The real work of us mathematicians, from now until, roughly, fifty years from now, when computers won't need us anymore, is to make the transition from human-centric math to machine-centric math as smooth and efficient as possible.

The 'lowly' finite is MUCH more beautiful than any 'infinite'

When a problem seems intractable, it is often a good idea to try to study "toy" versions of it in the hope that as the toys become increasingly larger and more sophisticated, they would metamorphose, in the limit, to the real thing.

No Victor, you got it backwards, you should evaluate these integrals non-rigorously if you can, and rigorously if you must.

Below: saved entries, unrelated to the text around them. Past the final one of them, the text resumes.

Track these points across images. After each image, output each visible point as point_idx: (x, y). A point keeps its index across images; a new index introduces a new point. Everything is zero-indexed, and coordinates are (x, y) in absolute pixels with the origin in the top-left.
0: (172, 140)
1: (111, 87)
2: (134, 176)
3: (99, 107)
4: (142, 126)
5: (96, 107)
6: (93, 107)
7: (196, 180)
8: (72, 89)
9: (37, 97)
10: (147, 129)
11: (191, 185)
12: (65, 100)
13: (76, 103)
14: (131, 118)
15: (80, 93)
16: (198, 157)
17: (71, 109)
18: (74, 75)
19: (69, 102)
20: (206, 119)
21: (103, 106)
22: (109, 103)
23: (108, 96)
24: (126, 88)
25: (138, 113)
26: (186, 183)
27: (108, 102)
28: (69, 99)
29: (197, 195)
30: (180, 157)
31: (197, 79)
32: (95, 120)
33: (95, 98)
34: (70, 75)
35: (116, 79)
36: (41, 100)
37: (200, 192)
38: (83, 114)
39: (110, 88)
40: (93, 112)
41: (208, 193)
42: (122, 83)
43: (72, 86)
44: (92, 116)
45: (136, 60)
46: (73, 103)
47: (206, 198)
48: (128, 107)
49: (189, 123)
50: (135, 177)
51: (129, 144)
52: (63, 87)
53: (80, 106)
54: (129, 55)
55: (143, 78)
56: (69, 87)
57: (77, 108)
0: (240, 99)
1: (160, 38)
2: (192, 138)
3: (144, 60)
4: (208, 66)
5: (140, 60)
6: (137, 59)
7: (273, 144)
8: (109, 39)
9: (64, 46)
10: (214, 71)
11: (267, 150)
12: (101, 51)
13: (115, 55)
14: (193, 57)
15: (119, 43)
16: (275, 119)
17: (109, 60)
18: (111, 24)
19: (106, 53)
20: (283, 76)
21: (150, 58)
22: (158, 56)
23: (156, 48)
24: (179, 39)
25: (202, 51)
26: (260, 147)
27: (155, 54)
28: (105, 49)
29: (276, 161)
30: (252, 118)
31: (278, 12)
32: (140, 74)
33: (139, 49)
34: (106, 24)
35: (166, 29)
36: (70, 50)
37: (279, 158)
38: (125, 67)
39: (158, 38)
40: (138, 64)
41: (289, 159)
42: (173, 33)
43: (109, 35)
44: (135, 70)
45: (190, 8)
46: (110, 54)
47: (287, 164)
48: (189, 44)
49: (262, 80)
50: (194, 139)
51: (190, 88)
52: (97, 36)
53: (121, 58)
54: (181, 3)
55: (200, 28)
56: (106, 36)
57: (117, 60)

You can keep counting forever. The answer is infinity. But, quite frankly, I don't think I ever liked it. I always found something repulsive about it. I prefer finite mathematics much more than infinite mathematics. I think that it is much more natural, much more appealing and the theory is much more beautiful. It is very concrete. It is something that you can touch and something you can feel and something to relate to. Infinity mathematics, to me, is something that is meaningless, because it is abstract nonsense.

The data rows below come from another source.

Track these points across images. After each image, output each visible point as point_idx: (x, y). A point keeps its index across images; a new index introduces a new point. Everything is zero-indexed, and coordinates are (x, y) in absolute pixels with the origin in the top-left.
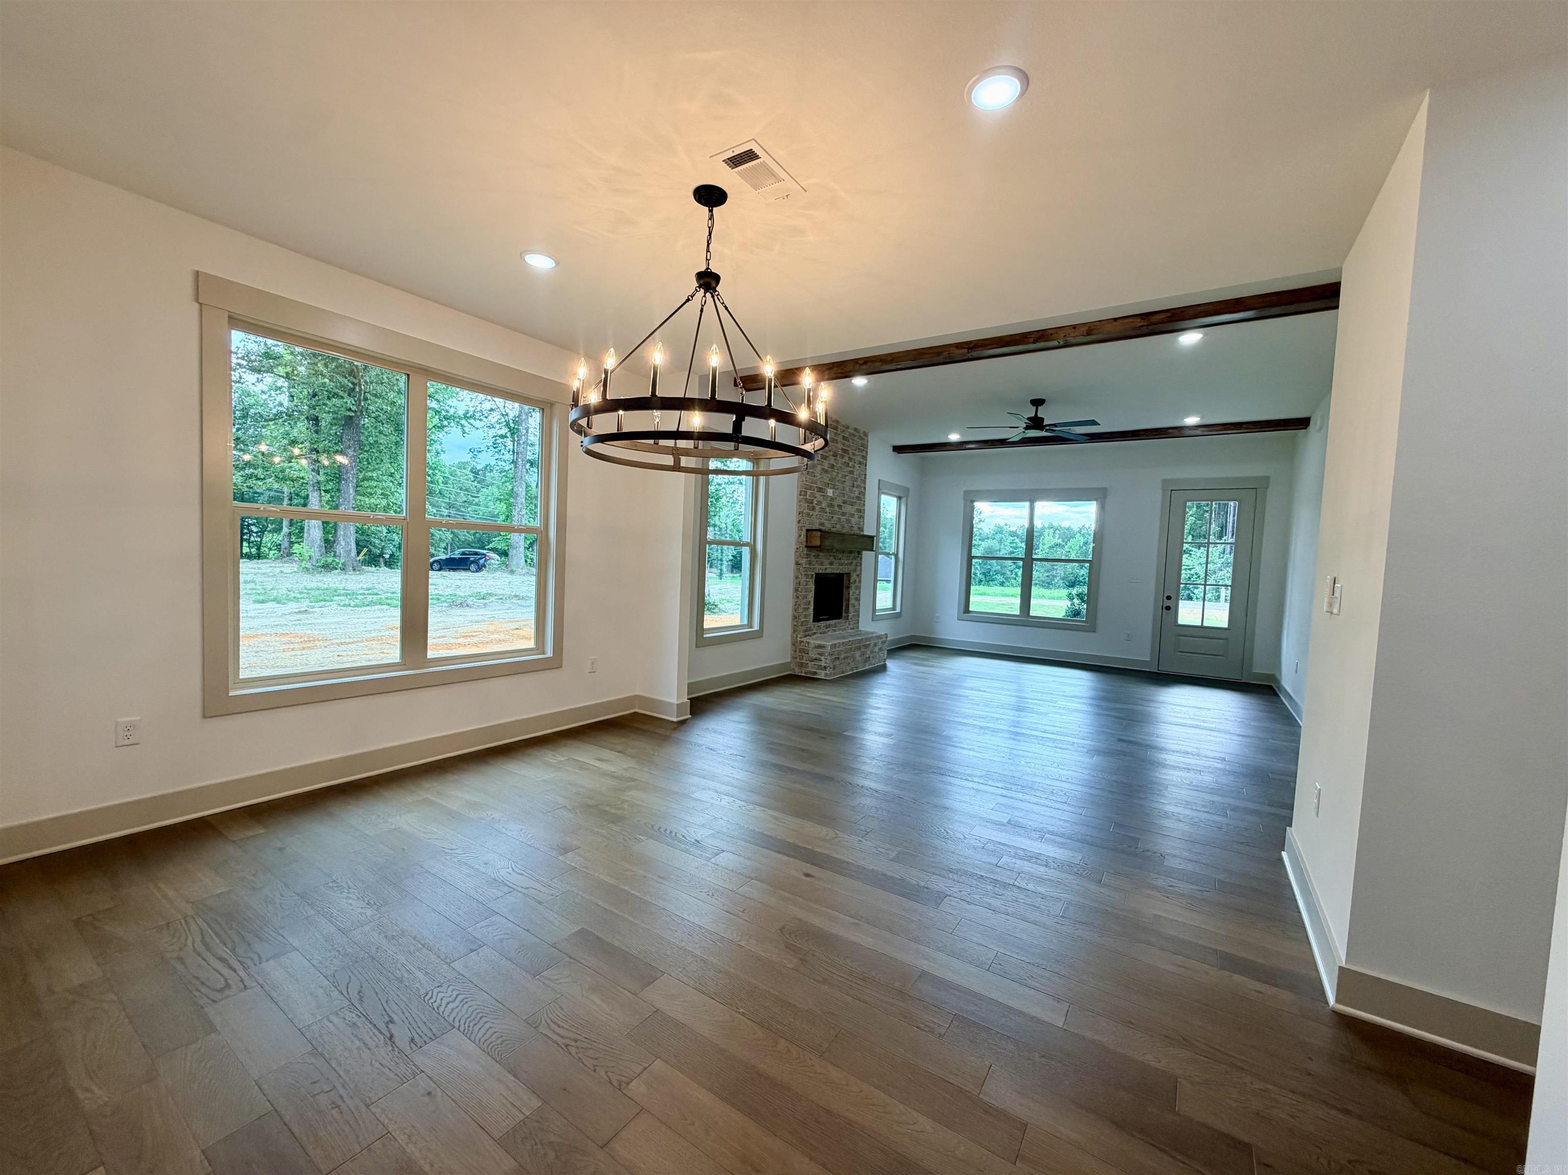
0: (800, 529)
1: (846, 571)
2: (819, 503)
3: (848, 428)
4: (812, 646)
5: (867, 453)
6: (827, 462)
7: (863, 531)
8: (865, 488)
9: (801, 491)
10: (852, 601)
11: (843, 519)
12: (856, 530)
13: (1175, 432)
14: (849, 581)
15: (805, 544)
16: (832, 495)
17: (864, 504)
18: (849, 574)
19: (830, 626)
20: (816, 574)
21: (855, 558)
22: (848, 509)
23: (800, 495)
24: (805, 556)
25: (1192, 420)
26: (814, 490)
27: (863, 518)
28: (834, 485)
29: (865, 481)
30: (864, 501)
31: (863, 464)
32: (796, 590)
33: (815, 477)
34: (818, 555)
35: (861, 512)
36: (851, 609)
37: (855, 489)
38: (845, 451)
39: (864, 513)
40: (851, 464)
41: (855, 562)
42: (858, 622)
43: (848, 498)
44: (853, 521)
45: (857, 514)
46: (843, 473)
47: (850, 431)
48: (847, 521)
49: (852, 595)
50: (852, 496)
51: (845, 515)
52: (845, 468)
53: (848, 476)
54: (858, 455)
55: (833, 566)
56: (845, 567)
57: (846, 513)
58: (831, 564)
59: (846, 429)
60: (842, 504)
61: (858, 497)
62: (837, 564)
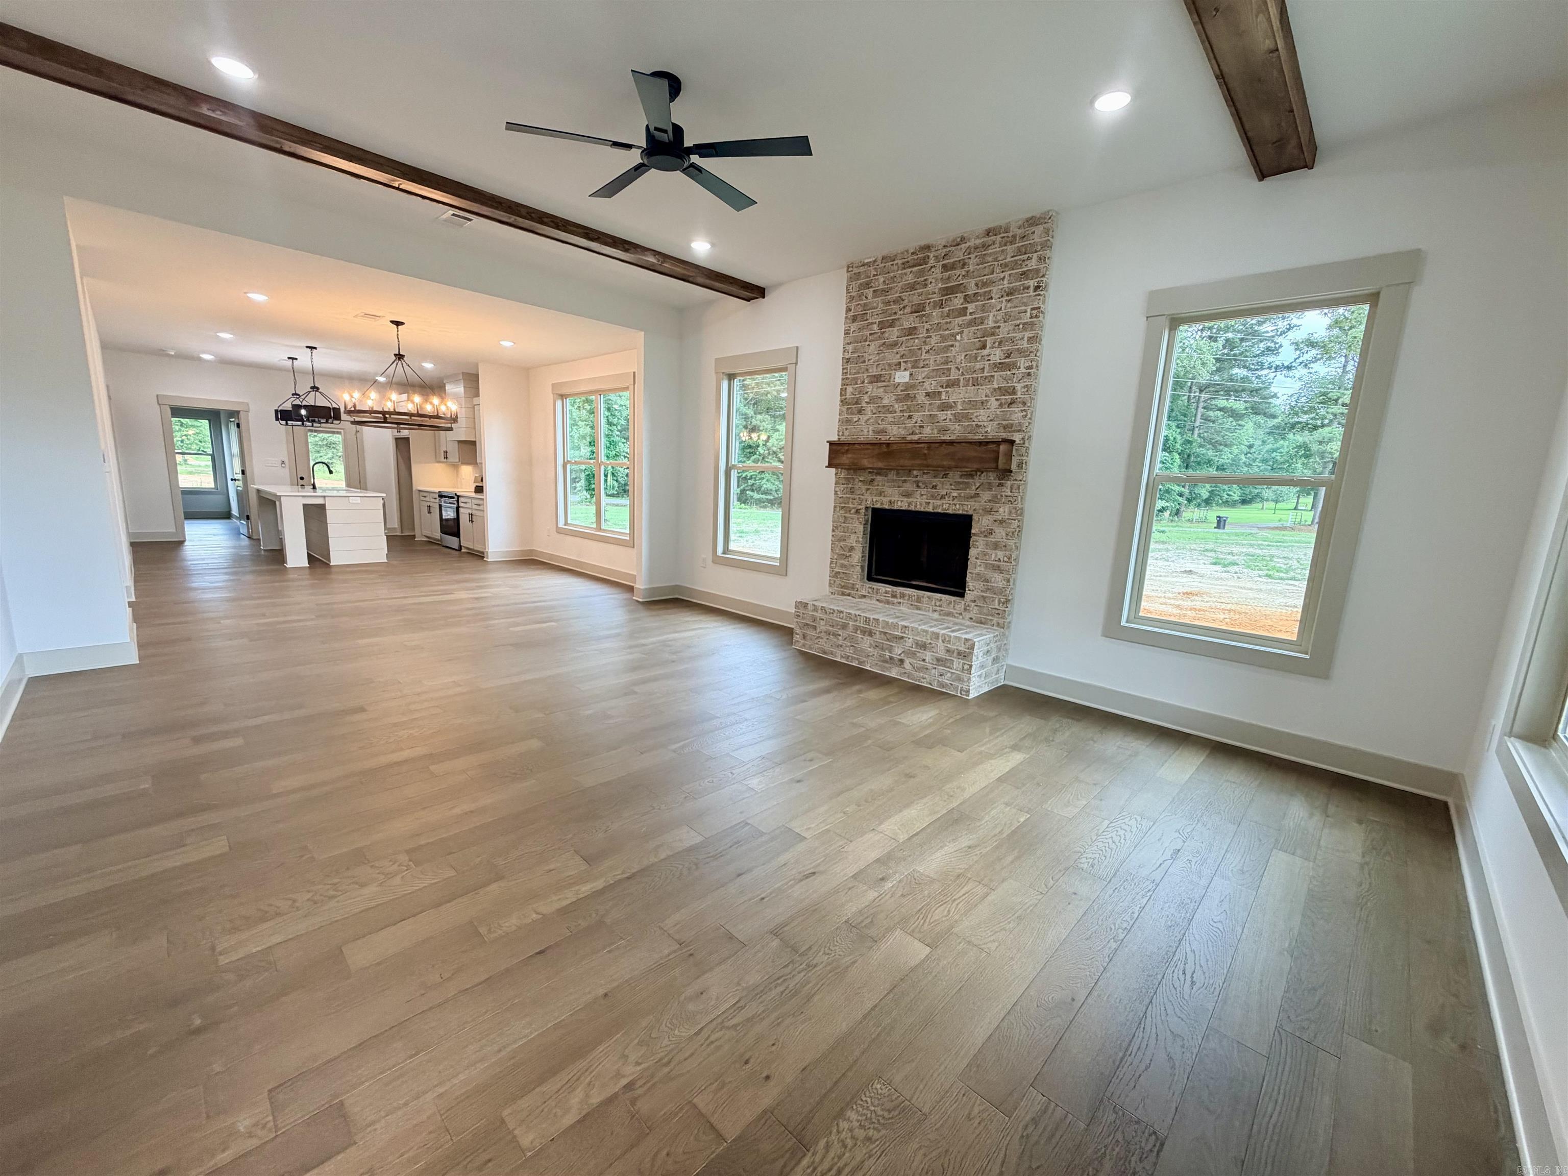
5: (1044, 259)
6: (895, 329)
9: (841, 390)
14: (972, 530)
16: (908, 380)
17: (1032, 374)
18: (971, 517)
21: (992, 485)
23: (841, 395)
24: (844, 482)
27: (1027, 404)
28: (917, 361)
29: (1038, 324)
30: (1033, 367)
31: (1029, 286)
33: (864, 361)
34: (872, 481)
37: (986, 352)
38: (947, 291)
39: (1030, 393)
40: (972, 307)
43: (963, 374)
44: (982, 415)
45: (997, 400)
46: (947, 332)
47: (967, 245)
48: (958, 418)
49: (977, 558)
50: (978, 366)
51: (951, 407)
52: (950, 322)
53: (962, 333)
54: (1003, 279)
55: (910, 500)
56: (952, 502)
57: (954, 402)
58: (907, 495)
59: (953, 248)
60: (941, 390)
61: (1000, 363)
62: (924, 497)
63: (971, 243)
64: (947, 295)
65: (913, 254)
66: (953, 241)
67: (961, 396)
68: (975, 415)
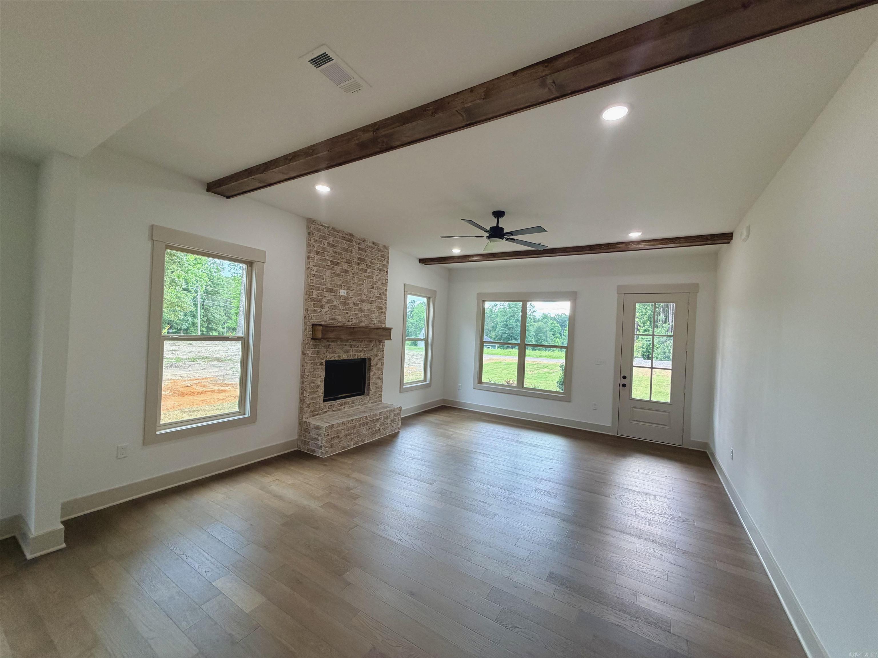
0: (306, 324)
1: (366, 356)
2: (329, 301)
3: (364, 241)
4: (312, 426)
5: (388, 262)
6: (339, 268)
7: (384, 324)
8: (386, 290)
9: (307, 291)
10: (373, 380)
11: (361, 314)
12: (376, 323)
13: (623, 247)
14: (370, 364)
15: (310, 336)
16: (346, 295)
17: (386, 303)
18: (370, 359)
19: (346, 403)
20: (327, 361)
21: (376, 345)
22: (366, 306)
23: (306, 295)
24: (313, 347)
25: (635, 235)
26: (323, 291)
27: (385, 314)
28: (349, 287)
29: (387, 285)
30: (386, 300)
31: (384, 270)
32: (301, 377)
33: (323, 279)
34: (329, 346)
35: (382, 310)
36: (372, 387)
37: (374, 290)
38: (360, 259)
39: (386, 309)
40: (369, 270)
41: (375, 349)
42: (381, 396)
43: (366, 297)
44: (373, 316)
45: (378, 311)
46: (360, 277)
47: (367, 244)
48: (366, 316)
49: (373, 376)
50: (371, 296)
51: (363, 311)
52: (362, 274)
53: (366, 280)
54: (378, 264)
55: (348, 354)
56: (364, 353)
57: (364, 309)
58: (347, 352)
59: (362, 242)
60: (359, 303)
61: (378, 296)
62: (354, 352)
63: (368, 244)
64: (360, 261)
65: (346, 234)
66: (362, 238)
67: (366, 307)
68: (371, 315)
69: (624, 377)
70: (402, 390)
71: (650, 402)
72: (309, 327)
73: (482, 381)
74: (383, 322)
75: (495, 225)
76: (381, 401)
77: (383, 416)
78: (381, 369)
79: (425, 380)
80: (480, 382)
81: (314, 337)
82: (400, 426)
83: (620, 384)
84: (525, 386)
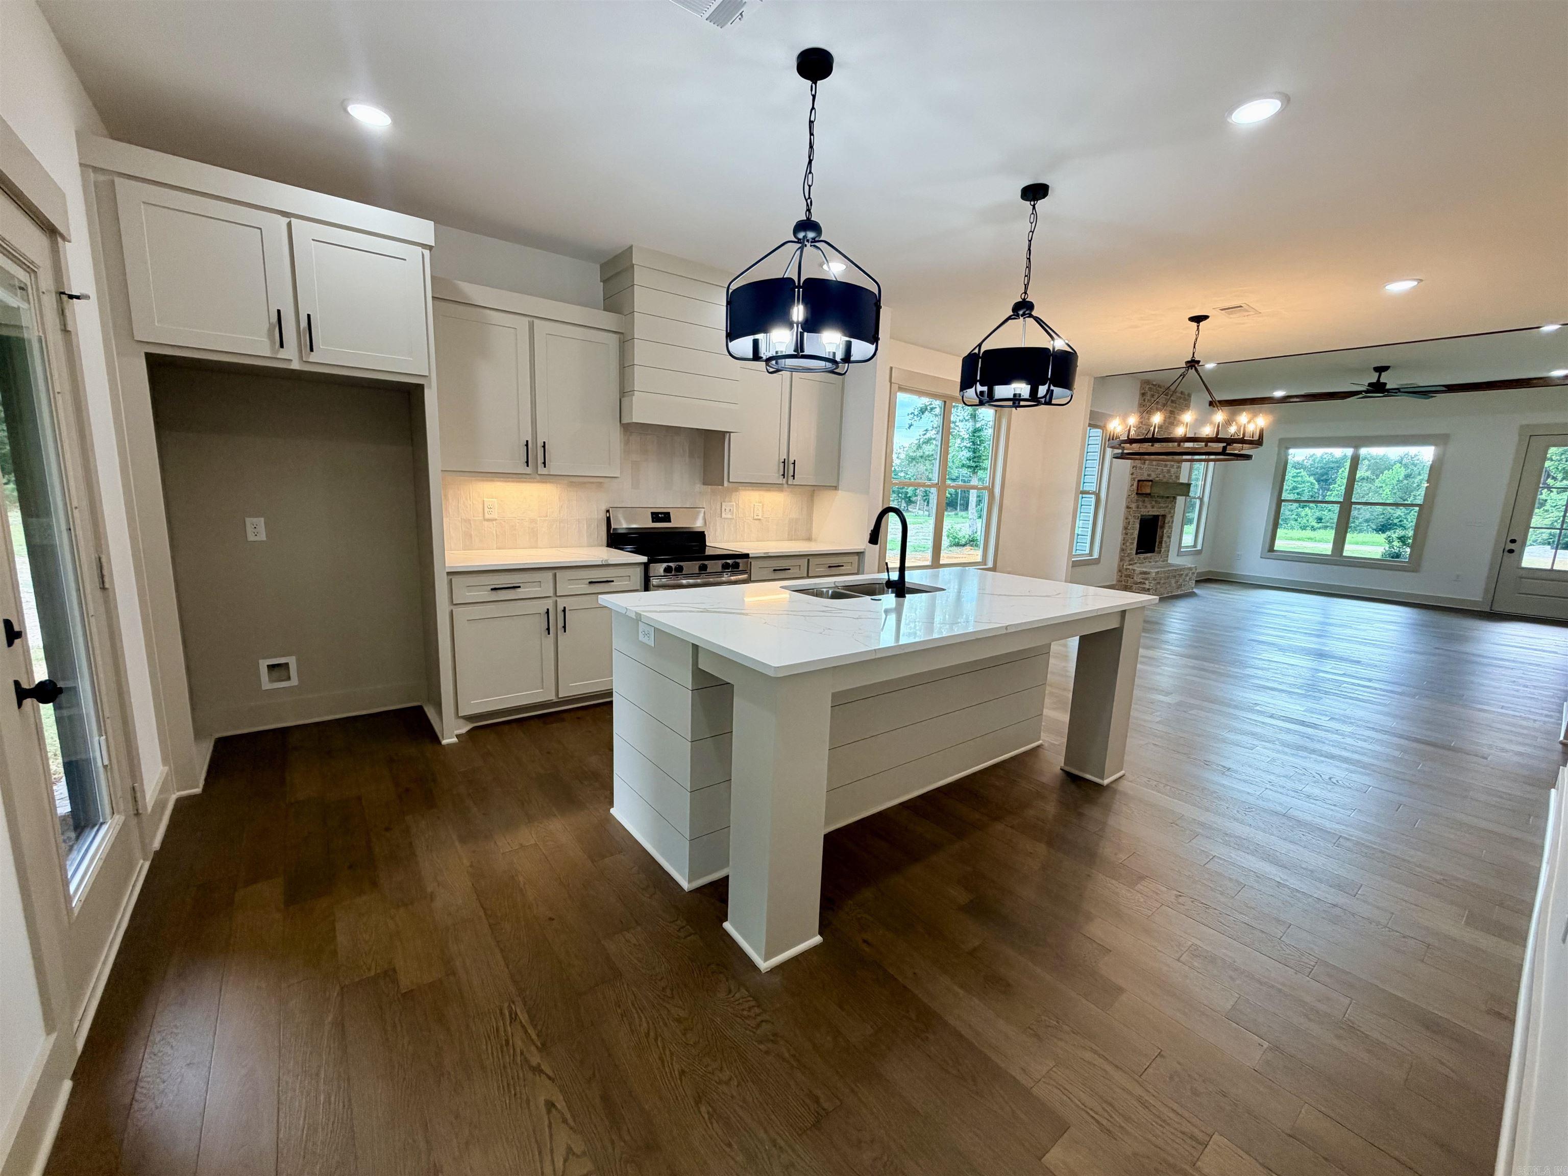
0: (1133, 480)
1: (1163, 513)
4: (1136, 572)
7: (1179, 480)
10: (1165, 539)
11: (1165, 470)
12: (1173, 478)
14: (1164, 522)
15: (1136, 492)
18: (1164, 516)
19: (1147, 557)
20: (1142, 516)
24: (1135, 502)
25: (1560, 372)
27: (1181, 468)
32: (1126, 528)
34: (1144, 500)
36: (1164, 545)
38: (1172, 412)
41: (1170, 506)
42: (1168, 556)
49: (1165, 534)
56: (1164, 510)
58: (1152, 508)
62: (1157, 508)
69: (1513, 541)
70: (1179, 554)
71: (1552, 570)
72: (1135, 484)
73: (1275, 548)
74: (1178, 477)
75: (1374, 380)
76: (1167, 561)
77: (1186, 572)
78: (1171, 527)
79: (1195, 546)
80: (1271, 549)
81: (1140, 492)
82: (1193, 586)
83: (1504, 550)
84: (1344, 554)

Let me also remind you that zero, like all of mathematics, is fictional and an idealization. It is impossible to reach absolute zero temperature or to get perfect vacuum. Luckily, mathematics is a fairyland where ideal and fictional objects are possible.

Conventional wisdom, fooled by our misleading "physical intuition", is that the real world is "continuous", and that discrete models are necessary evils for approximating the "real" world, due to the innate discreteness of the digital computer.